If DS and DA are the "users" of data, DE is the one who makes sure that data exists, is clean, and is ready to use. They build pipelines that automate the collection, processing, and storage of data at scale.

  • Real-world example: A food delivery app has thousands of drivers moving constantly. The DE builds an automated pipeline to collect driver GPS coordinates every second, filter out bad data, and load it into the data warehouse - so the DS can immediately use it to calculate estimated delivery times for millions of orders per day.

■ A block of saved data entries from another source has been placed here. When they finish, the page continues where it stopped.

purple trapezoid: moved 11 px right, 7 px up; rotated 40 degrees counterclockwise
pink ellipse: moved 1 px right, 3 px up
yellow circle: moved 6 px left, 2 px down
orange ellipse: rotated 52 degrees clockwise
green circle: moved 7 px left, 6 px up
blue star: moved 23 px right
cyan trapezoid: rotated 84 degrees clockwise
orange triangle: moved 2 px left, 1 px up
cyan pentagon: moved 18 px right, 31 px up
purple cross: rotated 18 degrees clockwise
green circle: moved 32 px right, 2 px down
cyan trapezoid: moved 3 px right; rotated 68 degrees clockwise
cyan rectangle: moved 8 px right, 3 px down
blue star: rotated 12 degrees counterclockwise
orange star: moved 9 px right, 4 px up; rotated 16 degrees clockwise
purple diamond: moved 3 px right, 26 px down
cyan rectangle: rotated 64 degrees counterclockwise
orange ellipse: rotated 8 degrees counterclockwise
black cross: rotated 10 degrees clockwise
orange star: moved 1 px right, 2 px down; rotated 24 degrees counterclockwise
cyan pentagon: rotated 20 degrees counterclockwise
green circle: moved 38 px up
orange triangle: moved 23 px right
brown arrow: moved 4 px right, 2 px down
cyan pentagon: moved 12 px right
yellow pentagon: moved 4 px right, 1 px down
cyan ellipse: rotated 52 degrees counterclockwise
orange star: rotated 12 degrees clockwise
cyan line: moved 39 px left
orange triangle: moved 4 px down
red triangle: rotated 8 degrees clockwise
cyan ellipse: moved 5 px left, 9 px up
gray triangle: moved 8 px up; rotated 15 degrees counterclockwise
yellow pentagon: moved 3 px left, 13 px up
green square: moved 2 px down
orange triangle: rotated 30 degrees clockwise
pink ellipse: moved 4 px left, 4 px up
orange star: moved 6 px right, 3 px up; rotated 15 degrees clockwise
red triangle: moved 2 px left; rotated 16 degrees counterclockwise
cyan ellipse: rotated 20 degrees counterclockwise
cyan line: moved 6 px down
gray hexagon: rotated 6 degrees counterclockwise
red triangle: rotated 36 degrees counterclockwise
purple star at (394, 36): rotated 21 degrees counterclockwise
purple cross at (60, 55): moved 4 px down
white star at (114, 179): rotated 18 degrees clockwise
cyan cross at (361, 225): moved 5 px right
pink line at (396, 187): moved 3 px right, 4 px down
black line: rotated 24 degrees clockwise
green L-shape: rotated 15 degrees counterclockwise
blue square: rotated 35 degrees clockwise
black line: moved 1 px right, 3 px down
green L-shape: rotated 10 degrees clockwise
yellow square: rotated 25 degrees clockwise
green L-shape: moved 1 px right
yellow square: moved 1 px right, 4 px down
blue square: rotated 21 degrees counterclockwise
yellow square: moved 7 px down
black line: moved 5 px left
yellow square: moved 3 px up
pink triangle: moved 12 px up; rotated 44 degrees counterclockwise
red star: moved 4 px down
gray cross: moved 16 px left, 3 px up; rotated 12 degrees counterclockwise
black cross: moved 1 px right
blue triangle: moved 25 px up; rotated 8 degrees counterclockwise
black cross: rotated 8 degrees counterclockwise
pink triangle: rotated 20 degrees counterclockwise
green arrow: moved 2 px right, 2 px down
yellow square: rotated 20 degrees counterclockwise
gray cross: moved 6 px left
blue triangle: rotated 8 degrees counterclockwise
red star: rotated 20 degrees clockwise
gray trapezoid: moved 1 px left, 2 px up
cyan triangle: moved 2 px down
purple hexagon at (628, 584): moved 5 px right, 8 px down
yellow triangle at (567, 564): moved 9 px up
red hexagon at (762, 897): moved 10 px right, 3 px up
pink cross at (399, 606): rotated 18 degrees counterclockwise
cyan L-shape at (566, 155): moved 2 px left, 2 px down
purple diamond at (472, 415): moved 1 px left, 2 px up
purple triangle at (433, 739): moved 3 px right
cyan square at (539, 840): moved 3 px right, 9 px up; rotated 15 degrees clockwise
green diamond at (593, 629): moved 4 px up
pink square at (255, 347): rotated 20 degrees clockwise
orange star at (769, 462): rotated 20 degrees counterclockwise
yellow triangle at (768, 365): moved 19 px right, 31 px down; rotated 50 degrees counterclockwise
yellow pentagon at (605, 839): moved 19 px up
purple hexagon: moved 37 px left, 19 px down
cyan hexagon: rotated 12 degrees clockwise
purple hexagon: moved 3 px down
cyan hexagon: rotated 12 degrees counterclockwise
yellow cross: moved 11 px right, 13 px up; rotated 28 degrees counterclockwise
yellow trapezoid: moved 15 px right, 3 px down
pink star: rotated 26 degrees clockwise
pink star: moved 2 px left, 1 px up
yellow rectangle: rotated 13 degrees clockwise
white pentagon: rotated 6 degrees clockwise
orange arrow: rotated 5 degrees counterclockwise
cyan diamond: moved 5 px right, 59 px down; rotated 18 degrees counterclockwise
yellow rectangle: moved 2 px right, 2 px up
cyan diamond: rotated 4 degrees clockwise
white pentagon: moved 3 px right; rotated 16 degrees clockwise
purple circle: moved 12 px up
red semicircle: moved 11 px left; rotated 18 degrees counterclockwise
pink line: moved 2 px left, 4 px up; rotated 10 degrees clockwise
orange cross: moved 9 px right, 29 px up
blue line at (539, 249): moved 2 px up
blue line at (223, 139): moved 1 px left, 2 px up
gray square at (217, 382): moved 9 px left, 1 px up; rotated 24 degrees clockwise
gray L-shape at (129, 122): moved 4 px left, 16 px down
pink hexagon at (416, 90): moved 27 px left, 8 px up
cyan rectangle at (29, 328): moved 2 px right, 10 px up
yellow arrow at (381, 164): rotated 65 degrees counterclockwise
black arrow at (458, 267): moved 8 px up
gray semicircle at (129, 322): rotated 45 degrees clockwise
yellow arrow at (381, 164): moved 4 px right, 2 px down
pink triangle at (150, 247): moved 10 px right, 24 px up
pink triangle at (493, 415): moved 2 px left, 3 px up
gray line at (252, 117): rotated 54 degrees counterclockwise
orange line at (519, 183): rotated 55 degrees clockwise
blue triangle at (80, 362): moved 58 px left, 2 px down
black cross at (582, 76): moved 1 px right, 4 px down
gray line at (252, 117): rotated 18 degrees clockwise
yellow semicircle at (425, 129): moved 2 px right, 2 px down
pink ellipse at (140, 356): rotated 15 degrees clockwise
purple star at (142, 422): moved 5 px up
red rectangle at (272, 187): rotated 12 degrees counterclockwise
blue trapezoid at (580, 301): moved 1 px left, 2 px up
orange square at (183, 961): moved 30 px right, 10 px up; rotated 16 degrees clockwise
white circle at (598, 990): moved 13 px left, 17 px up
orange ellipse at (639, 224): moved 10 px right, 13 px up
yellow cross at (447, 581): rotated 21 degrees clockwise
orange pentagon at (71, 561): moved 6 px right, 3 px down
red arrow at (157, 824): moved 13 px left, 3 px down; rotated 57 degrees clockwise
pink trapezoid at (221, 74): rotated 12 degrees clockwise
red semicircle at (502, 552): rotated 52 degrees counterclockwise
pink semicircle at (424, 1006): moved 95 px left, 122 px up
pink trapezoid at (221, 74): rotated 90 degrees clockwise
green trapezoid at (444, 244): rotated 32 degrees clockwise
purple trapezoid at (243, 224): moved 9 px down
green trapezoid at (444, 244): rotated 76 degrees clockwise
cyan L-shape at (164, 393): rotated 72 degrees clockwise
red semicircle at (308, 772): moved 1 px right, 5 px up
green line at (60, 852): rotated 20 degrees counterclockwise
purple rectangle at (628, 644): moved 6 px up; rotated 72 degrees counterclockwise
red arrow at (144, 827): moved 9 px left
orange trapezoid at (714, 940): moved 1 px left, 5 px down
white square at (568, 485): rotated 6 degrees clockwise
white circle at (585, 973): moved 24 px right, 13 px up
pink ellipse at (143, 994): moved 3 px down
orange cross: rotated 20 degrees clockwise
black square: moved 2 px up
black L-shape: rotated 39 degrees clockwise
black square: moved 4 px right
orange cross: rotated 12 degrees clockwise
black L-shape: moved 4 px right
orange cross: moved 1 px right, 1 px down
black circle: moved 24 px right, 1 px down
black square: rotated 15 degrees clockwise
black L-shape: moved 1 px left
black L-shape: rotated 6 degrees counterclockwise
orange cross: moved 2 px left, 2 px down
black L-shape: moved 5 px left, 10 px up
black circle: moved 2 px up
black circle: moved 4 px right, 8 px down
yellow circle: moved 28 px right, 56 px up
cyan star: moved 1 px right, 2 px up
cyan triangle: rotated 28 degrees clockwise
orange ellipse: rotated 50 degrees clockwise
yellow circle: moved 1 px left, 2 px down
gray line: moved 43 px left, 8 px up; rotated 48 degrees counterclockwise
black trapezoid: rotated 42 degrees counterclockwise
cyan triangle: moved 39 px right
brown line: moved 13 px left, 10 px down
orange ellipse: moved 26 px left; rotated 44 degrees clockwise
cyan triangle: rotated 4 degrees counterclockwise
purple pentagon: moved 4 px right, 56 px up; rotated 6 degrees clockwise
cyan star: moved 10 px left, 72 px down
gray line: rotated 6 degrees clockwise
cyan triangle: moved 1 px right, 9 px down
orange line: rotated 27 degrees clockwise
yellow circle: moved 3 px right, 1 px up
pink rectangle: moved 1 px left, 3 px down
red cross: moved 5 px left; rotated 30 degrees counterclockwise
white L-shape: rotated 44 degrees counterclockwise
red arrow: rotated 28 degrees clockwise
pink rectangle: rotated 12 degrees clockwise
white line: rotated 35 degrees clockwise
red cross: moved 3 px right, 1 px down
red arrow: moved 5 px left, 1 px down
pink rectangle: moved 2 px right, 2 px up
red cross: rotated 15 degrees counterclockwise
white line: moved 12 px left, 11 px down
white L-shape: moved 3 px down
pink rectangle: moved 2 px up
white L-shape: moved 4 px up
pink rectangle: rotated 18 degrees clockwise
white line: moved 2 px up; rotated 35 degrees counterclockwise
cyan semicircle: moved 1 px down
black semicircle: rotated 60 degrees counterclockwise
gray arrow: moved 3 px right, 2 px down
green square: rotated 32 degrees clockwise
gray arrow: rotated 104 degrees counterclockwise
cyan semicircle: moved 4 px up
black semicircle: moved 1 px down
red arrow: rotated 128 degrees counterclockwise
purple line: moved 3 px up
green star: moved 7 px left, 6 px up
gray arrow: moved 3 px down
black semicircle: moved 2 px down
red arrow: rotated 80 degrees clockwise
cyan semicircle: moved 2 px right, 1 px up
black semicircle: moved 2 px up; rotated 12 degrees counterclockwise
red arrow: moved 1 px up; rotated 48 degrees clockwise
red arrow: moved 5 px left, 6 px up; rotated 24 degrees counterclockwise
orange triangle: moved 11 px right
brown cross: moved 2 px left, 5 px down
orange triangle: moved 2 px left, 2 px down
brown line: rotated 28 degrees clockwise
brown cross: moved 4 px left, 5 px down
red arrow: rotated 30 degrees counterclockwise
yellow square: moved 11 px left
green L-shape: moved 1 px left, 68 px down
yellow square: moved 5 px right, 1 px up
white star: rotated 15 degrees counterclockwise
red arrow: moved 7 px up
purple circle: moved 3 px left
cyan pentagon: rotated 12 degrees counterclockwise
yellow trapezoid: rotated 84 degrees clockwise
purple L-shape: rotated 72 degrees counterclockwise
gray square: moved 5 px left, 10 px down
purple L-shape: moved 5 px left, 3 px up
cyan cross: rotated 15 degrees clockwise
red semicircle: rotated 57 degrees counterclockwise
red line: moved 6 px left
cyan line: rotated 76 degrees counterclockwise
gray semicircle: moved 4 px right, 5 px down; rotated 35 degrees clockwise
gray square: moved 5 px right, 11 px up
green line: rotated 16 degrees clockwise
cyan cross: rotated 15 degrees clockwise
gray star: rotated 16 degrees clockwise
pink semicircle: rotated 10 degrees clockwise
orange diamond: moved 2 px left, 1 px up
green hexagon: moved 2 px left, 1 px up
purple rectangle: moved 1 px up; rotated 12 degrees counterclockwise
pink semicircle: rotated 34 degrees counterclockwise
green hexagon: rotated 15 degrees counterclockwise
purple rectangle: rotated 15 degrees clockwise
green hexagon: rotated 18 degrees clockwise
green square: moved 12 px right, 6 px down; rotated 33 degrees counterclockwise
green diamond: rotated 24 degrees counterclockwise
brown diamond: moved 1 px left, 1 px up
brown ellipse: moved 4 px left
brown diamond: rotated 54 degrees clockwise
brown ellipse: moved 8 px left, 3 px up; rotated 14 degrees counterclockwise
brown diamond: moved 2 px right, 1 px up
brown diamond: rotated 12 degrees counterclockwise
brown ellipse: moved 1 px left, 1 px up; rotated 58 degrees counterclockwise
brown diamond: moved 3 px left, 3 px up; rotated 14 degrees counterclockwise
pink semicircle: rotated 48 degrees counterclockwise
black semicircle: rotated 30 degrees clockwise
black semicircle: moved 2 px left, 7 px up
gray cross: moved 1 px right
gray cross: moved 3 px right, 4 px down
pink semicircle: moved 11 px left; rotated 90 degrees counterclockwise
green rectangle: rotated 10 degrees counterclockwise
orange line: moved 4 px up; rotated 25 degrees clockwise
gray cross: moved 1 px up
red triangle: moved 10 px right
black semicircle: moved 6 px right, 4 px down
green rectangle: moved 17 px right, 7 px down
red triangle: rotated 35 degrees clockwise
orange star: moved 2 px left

Summary table of the 3 core roles:

Role Main Responsibilities Deliverables Tools & Skills
Data Analyst Data analysis · Visualization · Decision-support reporting Dashboard · Reports · Insights SQL · Excel · Power BI / Tableau
BI Analyst KPI tracking · Automated reporting systems · Anomaly detection KPI Dashboard · Automated strategic reports Power BI · Tableau · SQL · Qlik
Data Scientist Predictive modeling · In-depth analysis · Hypothesis testing ML models · Forecasting algorithms · Correlation analysis Python · R · Scikit-learn · PyTorch · SQL
Data Engineer Building data pipelines · Storage infrastructure management · Ensuring data quality and security Pipeline · Data Warehouse / Data Lake Spark · Kafka · Airflow · Docker · Cloud
ML Engineer Deploying models to production · Building CI/CD for ML · Monitoring and optimizing performance Model API · MLOps pipeline · Stable AI services Docker · Kubernetes · Cloud · MLOps

5. Where should you start?

After reading this far, your question should be: "So which direction should I go?" Here's a quick suggestion based on personality and interests:

222222222.drawio.png

If you... Best fit Start with
Enjoy analysis, storytelling, and reporting → Data Analyst / BI Analyst SQL + Excel + Power BI
Enjoy math, algorithms, and building models → Data Scientist Python + Statistics + Scikit-learn
Enjoy deploying models into real products → ML Engineer Python + Docker + Cloud + MLOps
Enjoy systems, backend, and infrastructure → Data Engineer Python + SQL + Spark + Docker
Not sure yet — just starting to explore → Start with DA SQL is the first skill to learn

Practical advice:
No matter which direction you choose, SQL and basic Python are two non-negotiable foundational skills. Start here before worrying about anything else.

Wrapping Up

Data Science is not a single path. It's an ecosystem with many roles, many directions, and many ways to create value from data.

This article is the big-picture overview, but it's only the starting point. Once you've identified the direction you want to go, the next step is to go deeper into each role, each tool, and each specific step in the learning roadmap.